** BRIEF **
Please reproduce every line of the data below word for word, but leave out the pictures.

** INPUT MATERIAL **
==*==
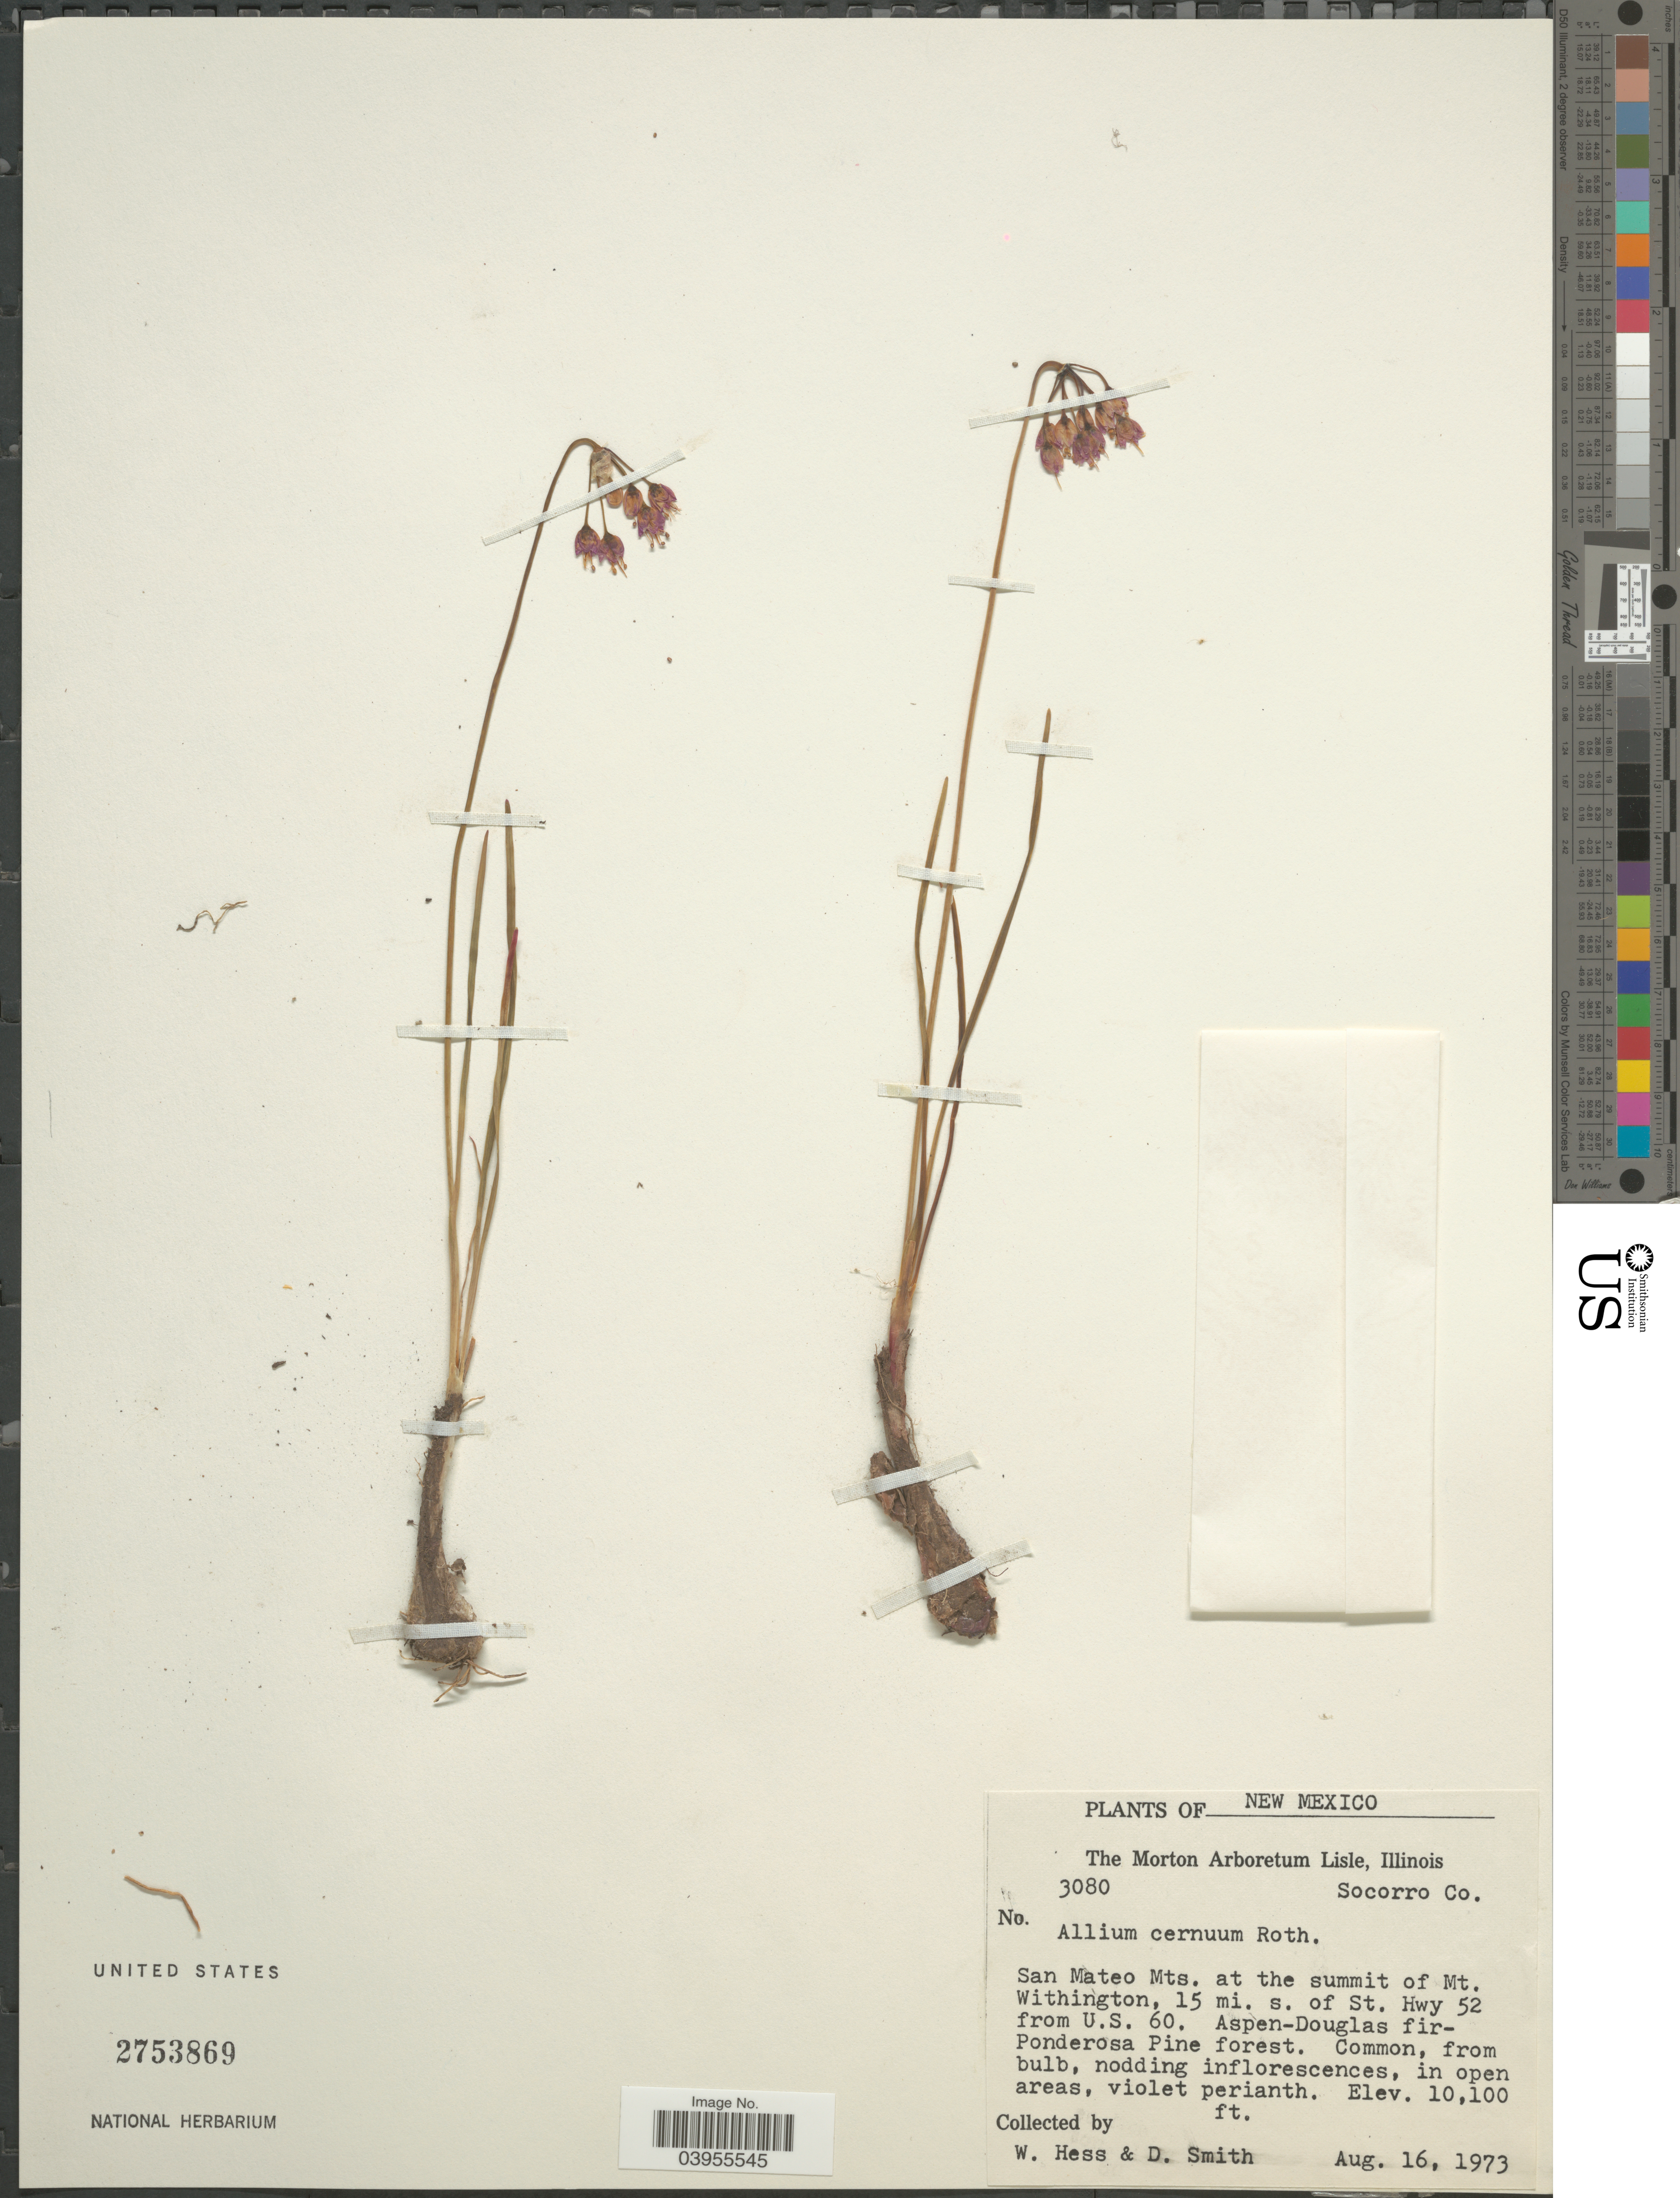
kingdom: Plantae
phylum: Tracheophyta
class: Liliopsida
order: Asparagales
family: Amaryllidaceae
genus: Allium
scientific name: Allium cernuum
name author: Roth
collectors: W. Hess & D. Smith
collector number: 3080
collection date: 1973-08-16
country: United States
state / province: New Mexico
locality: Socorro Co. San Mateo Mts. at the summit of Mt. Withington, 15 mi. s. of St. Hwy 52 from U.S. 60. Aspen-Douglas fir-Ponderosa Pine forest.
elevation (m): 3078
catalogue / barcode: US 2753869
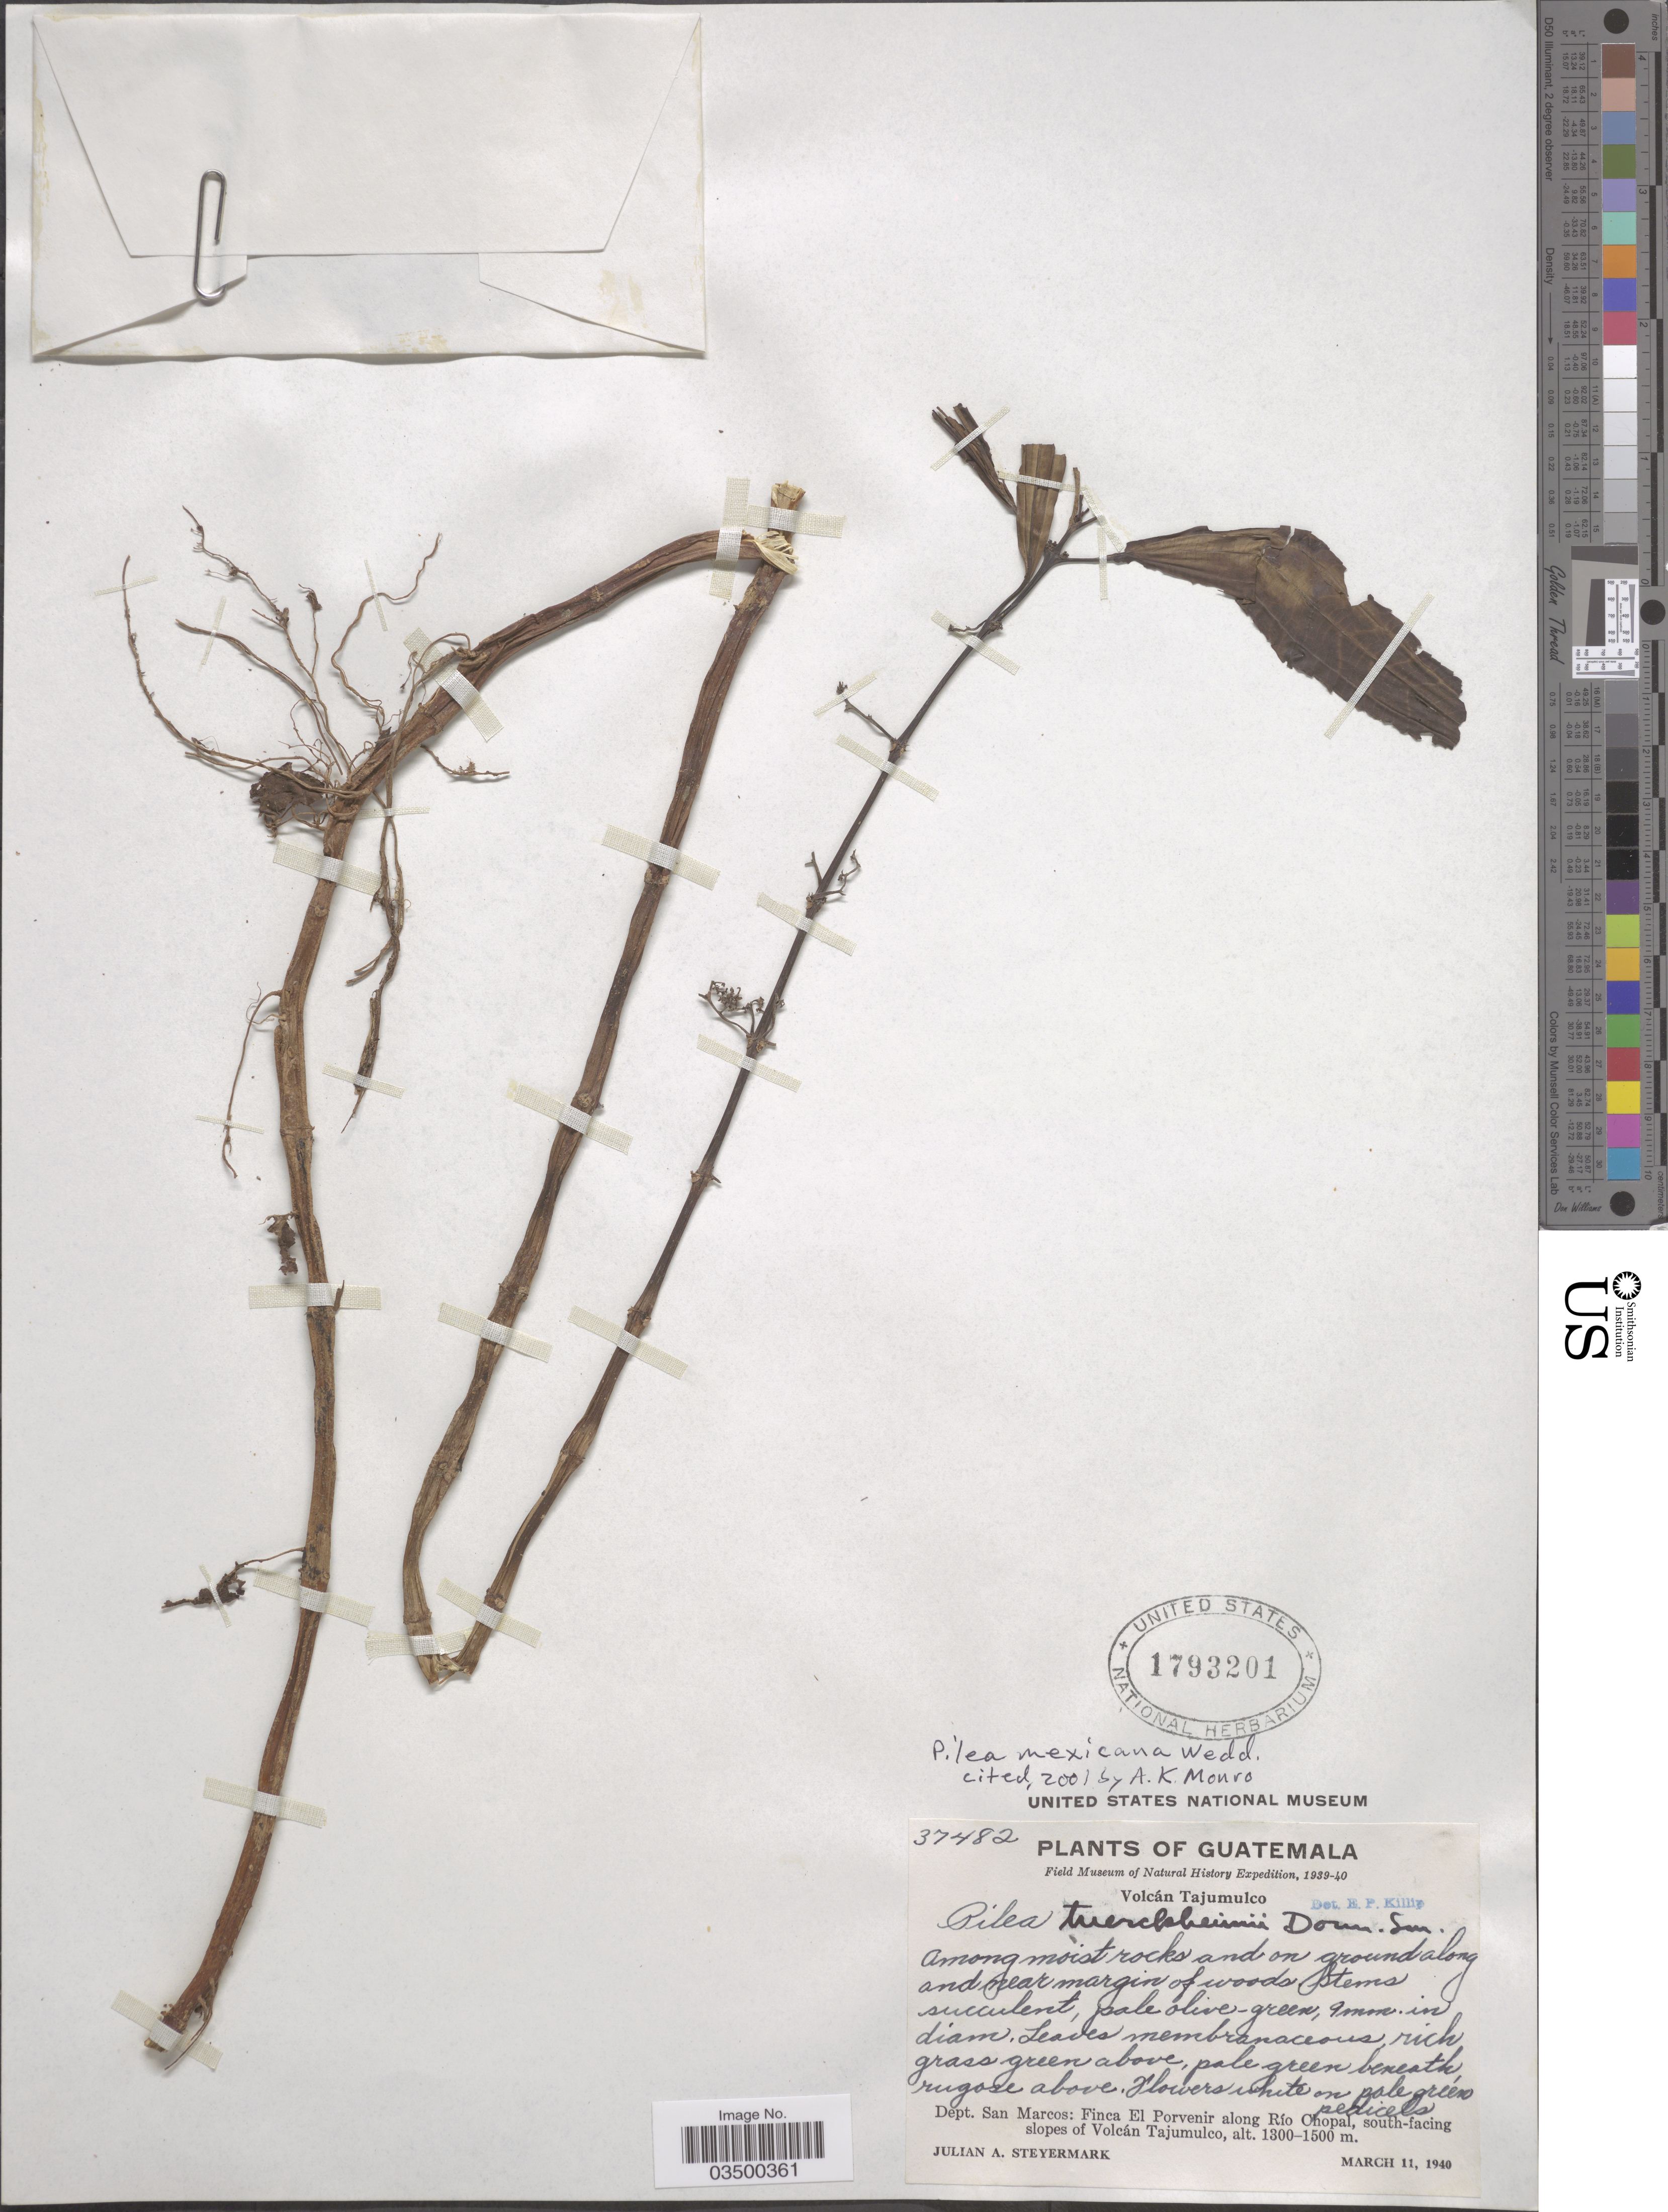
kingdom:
==*==
** RESULT FOR THIS TASK **
kingdom: Plantae
phylum: Tracheophyta
class: Liliopsida
order: Asparagales
family: Amaryllidaceae
genus: Allium
scientific name: Allium cernuum
name author: Roth
collectors: W. Hess & D. Smith
collector number: 3080
collection date: 1973-08-16
country: United States
state / province: New Mexico
locality: Socorro Co. San Mateo Mts. at the summit of Mt. Withington, 15 mi. s. of St. Hwy 52 from U.S. 60. Aspen-Douglas fir-Ponderosa Pine forest.
elevation (m): 3078
catalogue / barcode: US 2753869
kingdom:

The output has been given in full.